$A$ satellite is to be placed in an equatorial geostationary orbit around the Earth for communication.
$(a)$ Calculate the height of such a satellite.
$(b)$ Find out the minimum number of satellites that are needed to cover the entire Earth,so that at least one satellite is visible from any point on the equator.

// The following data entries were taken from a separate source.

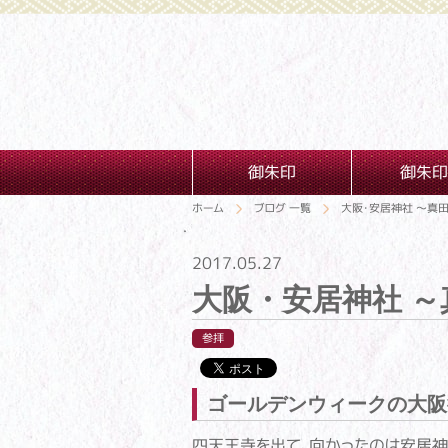
御朱印
御朱印
ホーム
ブログ 一覧
大阪・安居神社 ～真田
2017.05.27
大阪・安居神社 ～
参拝
ゴールデンウィークの大阪
四天王寺
を出て、向かったのは安居神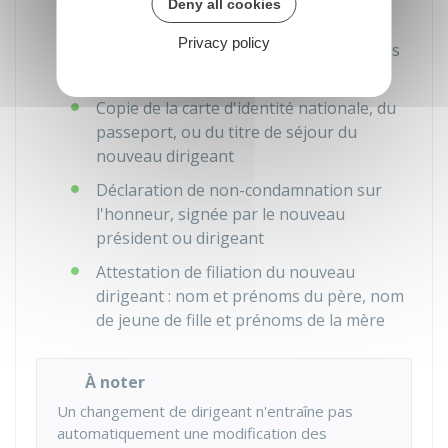
Deny all cookies
support d'annonces légales
Privacy policy
Exemplaire des statuts mis à jour (en cas
de modifications)
Copie de la carte d'identité nationale, du
passeport, ou du titre de séjour du
nouveau dirigeant
Déclaration de non-condamnation sur
l'honneur, signée par le nouveau
président ou dirigeant
Attestation de filiation du nouveau
dirigeant : nom et prénoms du père, nom
de jeune de fille et prénoms de la mère
À noter
Un changement de dirigeant n'entraîne pas
automatiquement une modification des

Given: $M = 6 \times 10^{24} \ kg$,$R = 6400 \ km$,$T = 24 \ h$,$G = 6.67 \times 10^{-11} \ N \cdot m^2/kg^2$.

(N/A) Given:
Mass of the Earth,$M = 6 \times 10^{24} \ kg$
Radius of the Earth,$R = 6400 \ km = 6.4 \times 10^6 \ m$
Time period,$T = 24 \ h = 24 \times 3600 \ s = 86400 \ s$
Gravitational constant,$G = 6.67 \times 10^{-11} \ N \cdot m^2/kg^2$
$(a)$ For a geostationary satellite,the orbital period $T$ is related to the orbital radius $r = R + h$ by Kepler's Third Law:
$T^2 = \frac{4 \pi^2 r^3}{GM}$
$r^3 = \frac{T^2 GM}{4 \pi^2}$
$r = \left( \frac{T^2 GM}{4 \pi^2} \right)^{1/3}$
Substituting the values:
$r = \left( \frac{(86400)^2 \times 6.67 \times 10^{-11} \times 6 \times 10^{24}}{4 \times (3.14)^2} \right)^{1/3} \approx 4.22 \times 10^7 \ m$
Height $h = r - R = 4.22 \times 10^7 \ m - 0.64 \times 10^7 \ m = 3.58 \times 10^7 \ m = 35800 \ km$.
$(b)$ To cover the entire equator,each satellite must cover an angular width of $120^\circ$ (or $2\pi/3$ radians) to ensure global coverage with three satellites. Thus,the minimum number of satellites required is $3$.